Villagers are wary of plans to dam a river to ensure Panama Canal’s water supply


EL JOBO, Panama (AP) — A long, wooden boat puttered down the Indio River’s chocolate waters carrying Ana María Antonio and a colleague from the Panama Canal Authority on a mission to hear directly from villagers who could be affected by plans to dam the river.

The canal forms the backbone of Panama’s economy, and the proposed dam would secure the water needed to ensure the canal’s uninterrupted operation at a time of increasingly erratic weather.

It also would flood villages, where about 2,000 people would need to be relocated and where there is opposition to the plan, and curb the flow of the river to other communities downstream.

Those living downstream know the mega-project will substantially alter the river, but they hope it will bring jobs, potable water, electricity and roads to their remote communities and not just leave them impoverished.

“We, as the Panama Canal, understand that many of these areas have been abandoned in terms of basic services,” Antonio said.

The canal

The Panama Canal was completed in 1914 and generates about a quarter of the government’s budget.

Last year, the canal authority reduced the number of ships that could cross daily by about 20% because rains hadn’t replenished the reservoirs used to operate the locks, which need about 50 million gallons of fresh water for each ship. It led to shipping delays, and in some cases companies looking for alternatives. By the time restrictions were lifted this month, demand had fallen.

To avoid a repeat due to drought exacerbated by climate change, the plan to dam the Indio River was revived.

It received a boost this summer with a ruling from Panama’s Supreme Court. For years, Panama has wanted to build another reservoir to supplement the main supply of water from Lake Gatun — a large manmade lake and part of the canal’s route — but a 2006 regulation prohibited the canal from expansion outside its traditional watershed. The Supreme Court’s decision allowed a re-interpretation of the boundaries.

The Indio runs roughly parallel to the canal, through the isthmus. The new reservoir on the Indio would sit southwest of Lake Gatun and supplement the water from there and what comes from the much smaller Alhajuela Lake to the east. The Indio reservoir would allow an estimated 12 to 13 additional canal crossings each day.
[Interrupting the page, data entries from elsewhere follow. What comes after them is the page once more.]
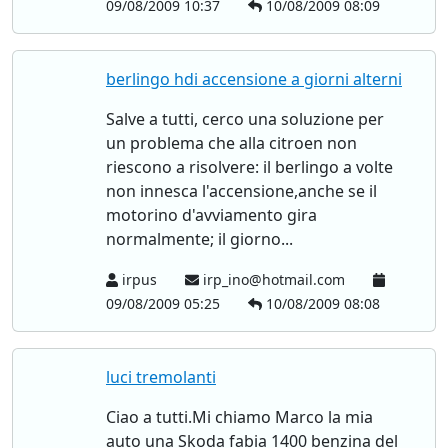
09/08/2009 10:37
10/08/2009 08:09
berlingo hdi accensione a giorni alterni
Salve a tutti, cerco una soluzione per
un problema che alla citroen non
riescono a risolvere: il berlingo a volte
non innesca l'accensione,anche se il
motorino d'avviamento gira
normalmente; il giorno...
irpus
irp_ino@hotmail.com
09/08/2009 05:25
10/08/2009 08:08
luci tremolanti
Ciao a tutti.Mi chiamo Marco la mia
auto una Skoda fabia 1400 benzina del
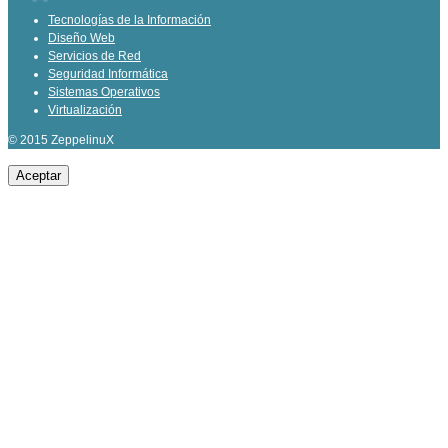
Tecnologías de la Información
Diseño Web
Servicios de Red
Seguridad Informática
Sistemas Operativos
Virtualización
© 2015 ZeppelinuX
Aceptar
The reservoirs also provide water to the more than 2 million people — half the country’s population — living in the capital.

The river

Monkeys screeched in the thick jungle lining the Indio on an August morning. The boat weaved around submerged logs below concrete and rough timber houses high on the banks. Locals passed in other boats, the main means of transportation for the area.

At the town of El Jobo, Antonio and her colleague carefully climbed the muddy incline from the river to a room belonging to the local Catholic parish, decorated with flowers and bunches of green bananas.

Inside, residents from El Jobo and Guayabalito, two communities that won’t be flooded, took their seats. The canal authority has held dozens of such outreach meetings in the watershed.

The canal representatives hung posters with maps and photos showing the Indio’s watershed. They talked about the proposed project, the Supreme Court’s recent decision, a rough timeline.

Antonio said that canal officials are talking to affected residents to figure out their needs, especially if they are from the 37 tiny villages where residents would have to be relocated.

Canal authorities have said the Indio is not the only solution they’re considering, but just days earlier canal administrator Ricaurte Catín Vásquez said it would be the most efficient option, because it has been studied for at least 40 years.

That’s nearly as long as Jeronima Figueroa, 60, has lived along the Indio in El Jobo. Besides being the area’s critical transportation link, the Indio provides water for drinking, washing clothes and watering their crops, she said.

“That river is our highway and our everything,” she said.

The dam’s effect on the river’s flow was top of mind for the assembled residents, along with why the reservoir is needed, what would the water be used for, which communities would have to relocate, how property titles would be handled, would the construction pollute the river.

Puria Nuñez of El Jobo summed up the fears: “Our river isn’t going to be the same Indio River.”

Progress

Kenny Alexander Macero, a 21-year-old father who raises livestock in Guayabalito, said it was clear to him that the reservoir would make the canal a lot of money, but he wanted to see it spur real change for his family and others in the area.